For South Africans, the best thing about watching last week's Springbok-Wallaby test was that every time a Bok blunder brought play to a halt, you could switch to the cricket at Lord's, where Proteas captain Graeme Smith would be smashing the England attack to the boundary.
That picked the spirits up, and back across to the rugby you would go. But the bumbling oafs would have you switching back to Smith in no time.
Smith is the Greatest Living South African after his 621 runs in three innings as captain of South Africa.
Word has it that he was a damn good schoolboy first five-eighth. Now there's a thought ...
The renewed interest in cricket in South Africa is directly proportional to the growing bitterness towards the Springboks.
The manner in which the 22-year-old Smith has led the cricketers to total domination over England - just a few months after they failed so abjectly in the World Cup - has seized the sporting public's imagination.
In sport there is a thin line between love and hate, and right now cricket is adored and rugby is a subject of utter derision.
Mobile phones beep ceaselessly as the latest jokes about the Boks are circulated, most of them too crude to be printable.
In short, the mood of the rugby public is foul. There was a time when fans were disappointed but hopeful, but as the record defeats pile up, now there is simply anger.

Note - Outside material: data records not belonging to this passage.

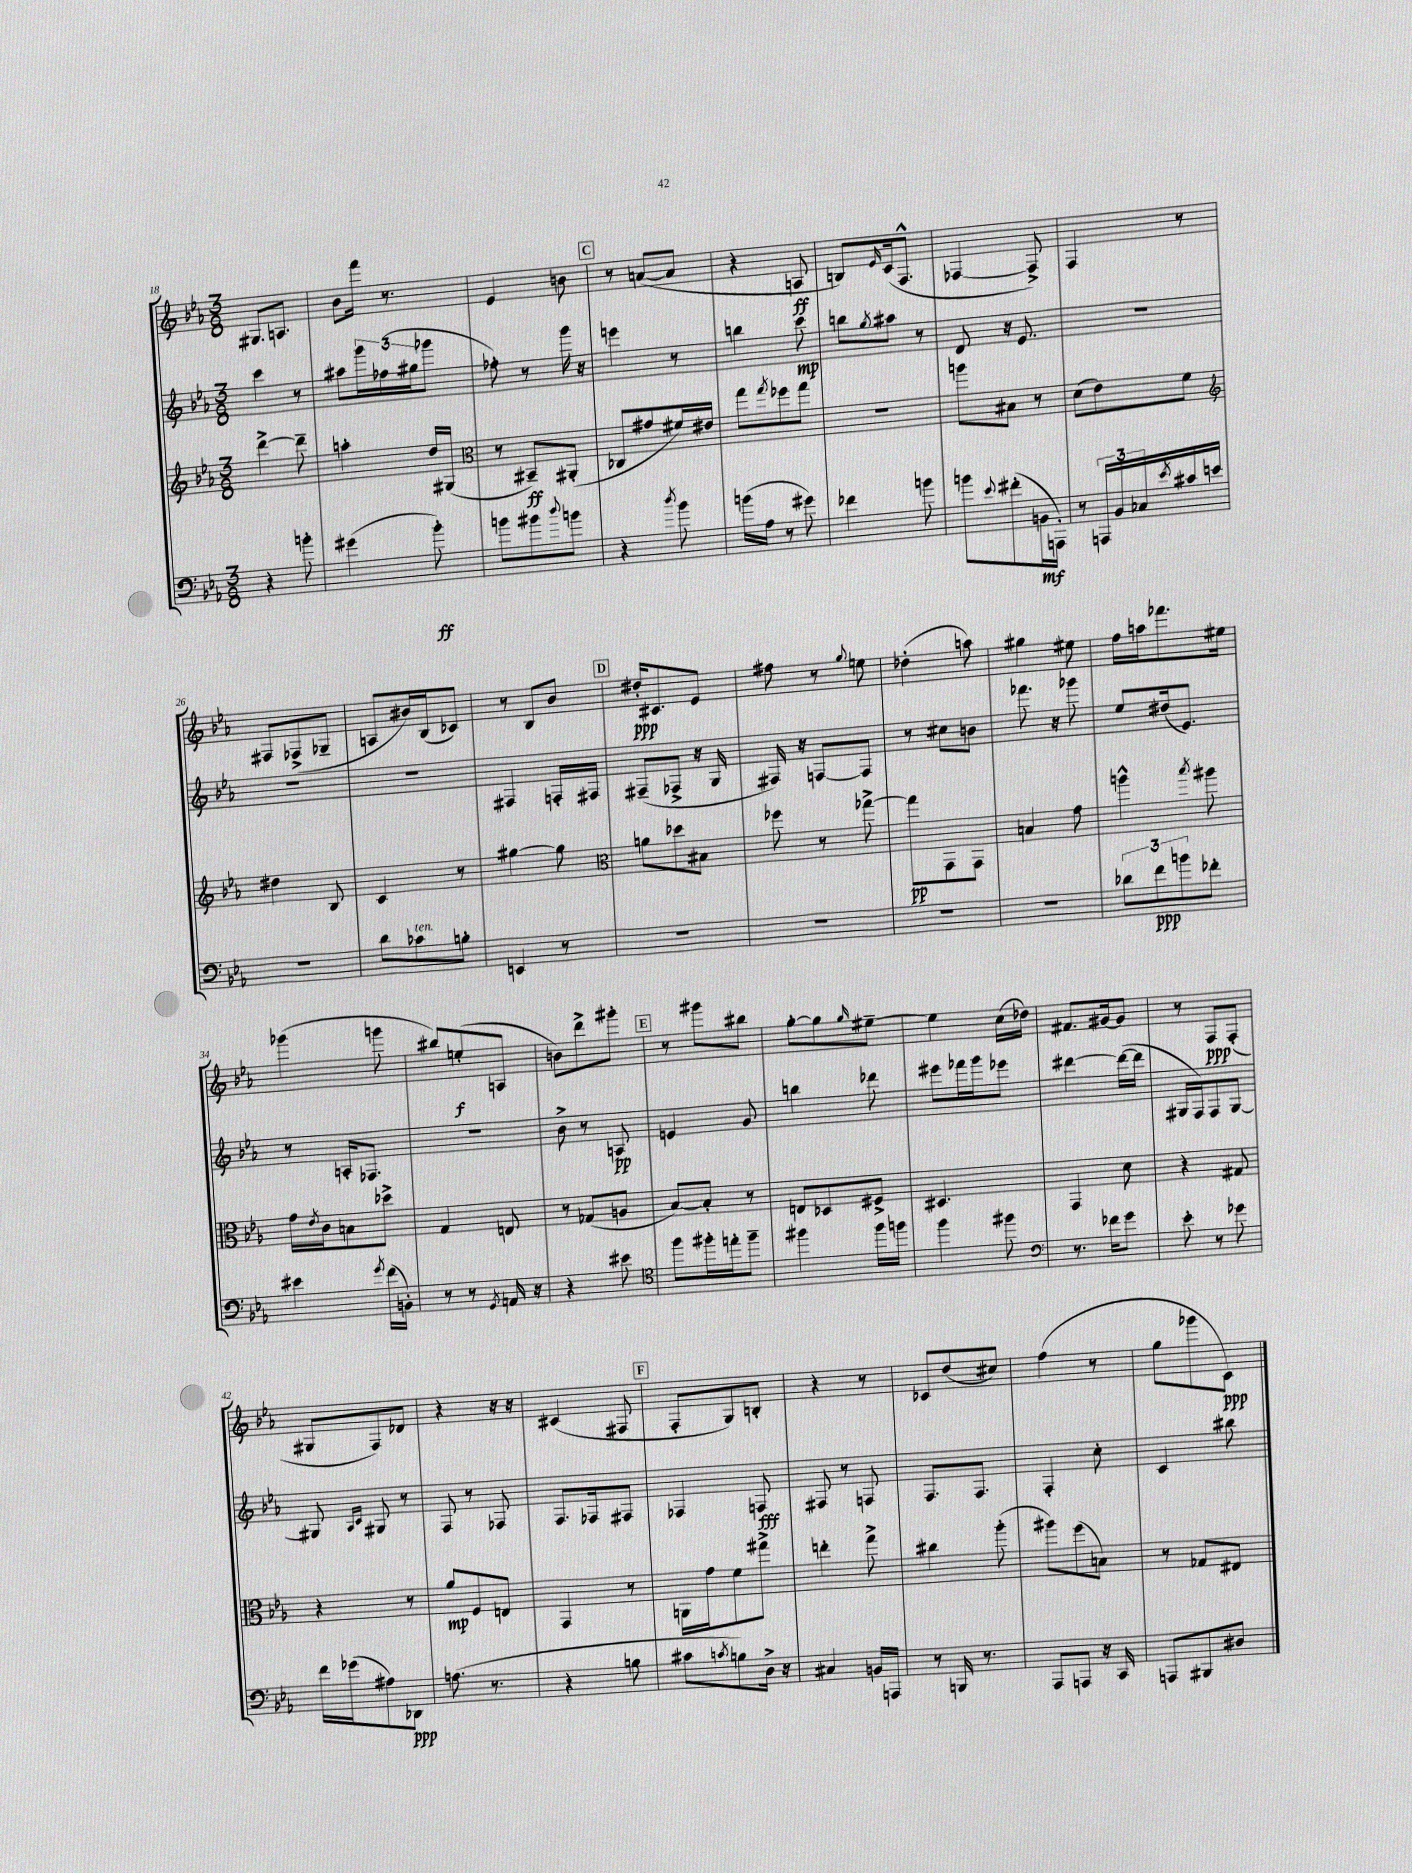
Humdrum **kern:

**kern	**kern	**kern	**kern
*staff4	*staff3	*staff2	*staff1
*clefF4	*clefG2	*clefG2	*clefG2
*k[b-e-a-]	*k[b-e-a-]	*k[b-e-a-]	*k[b-e-a-]
*M3/8	*M3/8	*M3/8	*M3/8
4r	[4ddd^	4ccc	8.G#
.	.	.	8.A
8b'	8ddd~]	8r	.
=	=	=	=
(4g#	4aa'	8aa#	8b-
.	.	24ggg	16fff
.	.	(24ff-	.
.	.	.	8.r
.	.	24gg#	.
8b-')	16dd	8ggg-	.
.	(16G#	.	.
=	=	=	=
*	*clefC3	*	*
8b	8r	8ff-')	4e-
8b#	8BB#~)	8r	.
8qqdd	.	.	.
8b	(8AA#'	16ggg	8b
.	.	16r	.
=	=	=	=
4r	8C-	4eee	8r
.	8g#	.	([8a
8qdd	.	.	.
8b-	16f#)	8r	8a]
.	16e#	.	.
=	=	=	=
(16b	8gg	4bb	4r
16A-	.	.	.
.	8qgg	.	.
8r	8ff-	.	.
8g#)	8gg	8ccc	8A
=	=	=	=
4f-	4.r	8bb	8B)
.	.	8qgg	16qqe-
.	.	8aa#	(16c
.	.	.	8.F^^
8b	.	8r	.
=	=	=	=
8b	8aa	8d	[4F-
8qqe-	.	.	.
(8f#'	8B#	16r	.
.	.	8.e-	.
16BB	8r	.	8F-^])
16AAA')	.	.	.
=	=	=	=
8r	(8d	4.r	4F
24AAA	8e-)	.	.
24BB-	.	.	.
24C-	.	.	.
8qe-	.	.	.
16c#	8f	.	8r
16e	.	.	.
=	=	=	=
*	*clefG2	*	*
4.r	4dd#	4.r	8F#
.	.	.	(8F-^
.	8B-	.	8G-~
=	=	=	=
8d	4c	4.r	8A
8c-	.	.	16b#)
.	.	.	(16B-
8B'	8r	.	8c-)
=	=	=	=
4EE	[4gg#	4F#	8r
.	.	.	8B-
8r	8gg#]	16F'	8b-
.	.	16F#	.
=	=	=	=
*	*clefC3	*	*
4.r	8a	(8F#~	16dd#'
.	.	.	8.c#
.	8dd-	8F-^	.
.	8B#	16r	8e-
.	.	16G	.
=	=	=	=
4.r	8ff-	16F#)	8ff#
.	.	16r	.
.	8r	[8F	8r
.	.	.	8qqgg
.	[8gg-^	8F]	8ee
=	=	=	=
4.r	8gg-]	8r	(4dd-'
.	8GG	8cc#	.
.	8GG	8b	8aa)
=	=	=	=
4.r	4B	8.fff-	4gg#
.	.	16r	.
.	8g	8ggg-	8ee#
=	=	=	=
12d-	4aa^^	8ee-	16ff
.	.	.	16aa
12f	.	.	.
.	.	(16dd#	8.fff-
12b	.	.	.
.	.	8.e-)	.
.	8qbb-	.	.
8f-'	8aa#	.	.
.	.	.	16ee#
=	=	=	=
4e#	16g	8r	(4ggg-
.	8qe-	.	.
.	16c	.	.
.	8B	16A'	.
.	.	8.F-	.
8qg	.	.	.
(16f	8dd-^	.	8ggg
16BB')	.	.	.
=	=	=	=
8r	4G	4.r	8bb#)
8r	.	.	(8ee'
8qGG	.	.	.
16AA	8E	.	8A
16r	.	.	.
=	=	=	=
4r	8r	8b-^	8b)
.	(8G-	8r	8ddd^
8e#	8A	8A	8ggg#'
=	=	=	=
*clefC4	*	*	*
8ff	[8B-)	4e	8r
16ff#'	8B-']	.	8ggg#
16ee'	.	.	.
8ff#~	8r	8g	8bb#
=	=	=	=
4ff#	8E	4bb	[8gg'
.	8D-	.	8gg]
.	.	.	16qqgg
16ff#	8F#^	8ddd-	[8ee#~
16ff	.	.	.
=	=	=	=
4ff	4.D#	8eee#	4ee#]
.	.	16fff-	.
.	.	16ggg	.
8ff#	.	8eee-	(16cc
.	.	.	16dd-)
=	=	=	=
*clefF4	*	*	*
8.r	4GG	[4ddd#	8.f#
16f-	.	.	[16g#
8g	8d	(16ddd#_	8g#]
.	.	16ddd#]	.
=	=	=	=
8e-'	4r	16G#	8r
.	.	16F)	.
8r	.	8F	8F
8g-	8G#	[8G#	(8F'
=	=	=	=
16f	4r	8G#]	8G#
(16g-	.	.	.
.	.	16qqA-	.
.	.	16qqc	.
8A#)	.	8G#	8F)
8DD-	8r	8r	8d-
=	=	=	=
(8.A	8a-	8F	4r
.	8F	8r	.
8.r	.	.	.
.	8E	8F-	16r
.	.	.	16r
=	=	=	=
4r	4GG	8.F	(4c#
.	.	16F-	.
8B	8r	8F#	8F#
=	=	=	=
8c#	16AA	4F-	8F'
.	16g	.	.
8qc	.	.	.
8B)	8f	.	8G)
16D^	8gg#^	8F	8B'
16r	.	.	.
=	=	=	=
4C#	4ee'	8F#	4r
.	.	8r	.
16BB	8gg^	8F	8r
16AAA	.	.	.
=	=	=	=
8r	4cc#	8.F	8c-
16BBB	.	.	(8dd
8.r	.	8.F	.
.	(8aa-'	.	8cc#)
=	=	=	=
8AAA-	8aa#)	4F'	(4ff
8AAA	(8ff	.	.
16r	8B)	8cc'	8r
16CC	.	.	.
=	=	=	=
8AAA	8r	4c	8gg
8BBB#	8G-	.	8ggg-
8D#	8E#	8bb#	8c)
==	==	==	==
*-	*-	*-	*-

During the sad days of the pre-Tri-Nations tests, fans were consoled by the explanation that a puzzle was being put together and that the picture would become clearer during the Tri-Nations.
Well, with one match left for the Boks before the World Cup, we are more puzzled than ever.
In the 17 tests that coach Rudolf Straeuli has been in charge of the Boks (since April last year and up to last week's loss to Australia), 35 new Springboks have been created among the 65 players he has called up.
And to put that into perspective here's the number of changes he has made from test to test (and this is assuming injured players would have kept their places): 4, 4, 8, 3, 0, 4, 0, 2, 6, 5, 6, 1, 7, 8, 0, 6, 5.
Straeuli has never fielded back-to-back unchanged teams. To quote a Cape Town writer, that says "either the players are uniformly dreadful or the coach can't make up his mind."
Which brings us to Dunedin. It was while Straeuli was there as coach of the Sharks that he was told he had been given the Springbok job.
Later that day his team lost by 40 points to the Highlanders in the first match of their Super 12 tour.
The Sharks lost their remaining three tour matches by similar margins.
It was an unfortunate start for the new Bok coach, and things have not really got any better.
Bok coaches have been fired for infinitely less severe results than those suffered by Straeuli.
Nick Mallett was sacked after his team lost by one point to Australia a week after they had beaten the All Blacks - the last time the Boks had a win over New Zealand.
By rights, Straeuli should have gone long ago. Would a New Zealand coach have survived a 50-point loss at Twickenham, the week after a 20-point loss at Murrayfield?
South Africa's rugby bosses have been deafeningly silent, suggesting that Straeuli will see out the World Cup come what may.
But if there is another huge loss tonight, surely there must be a rethink on the management issue.
We are told that we must have continuity in a World Cup year and that it would be madness to appoint a new coach two months before the big event. But could a new coach do any worse?
The web of negativity around Springbok rugby is so suffocating that it can be lifted only by a miraculous performance tonight ... or a change of management.
* Mike Greenaway is rugby writer for the Natal Mercury.